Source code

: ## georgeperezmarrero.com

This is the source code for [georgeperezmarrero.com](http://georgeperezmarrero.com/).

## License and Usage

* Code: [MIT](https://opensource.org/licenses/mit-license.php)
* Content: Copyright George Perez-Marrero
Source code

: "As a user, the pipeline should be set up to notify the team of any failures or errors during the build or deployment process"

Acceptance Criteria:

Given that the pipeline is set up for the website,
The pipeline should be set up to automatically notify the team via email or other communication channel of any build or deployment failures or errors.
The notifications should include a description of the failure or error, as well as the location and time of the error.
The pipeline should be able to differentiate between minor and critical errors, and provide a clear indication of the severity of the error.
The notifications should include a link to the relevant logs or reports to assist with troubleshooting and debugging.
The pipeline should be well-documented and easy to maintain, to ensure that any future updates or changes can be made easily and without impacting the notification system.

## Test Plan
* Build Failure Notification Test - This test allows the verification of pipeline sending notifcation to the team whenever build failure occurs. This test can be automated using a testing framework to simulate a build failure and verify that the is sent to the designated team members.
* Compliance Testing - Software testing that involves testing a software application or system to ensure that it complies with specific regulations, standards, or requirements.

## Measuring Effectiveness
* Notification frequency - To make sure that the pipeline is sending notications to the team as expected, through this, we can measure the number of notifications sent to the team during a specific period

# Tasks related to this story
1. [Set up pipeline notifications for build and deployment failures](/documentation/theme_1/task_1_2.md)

Task requirements — Say how many lines in the records hold the word "notify", giving the number by itself.

Answer section — 2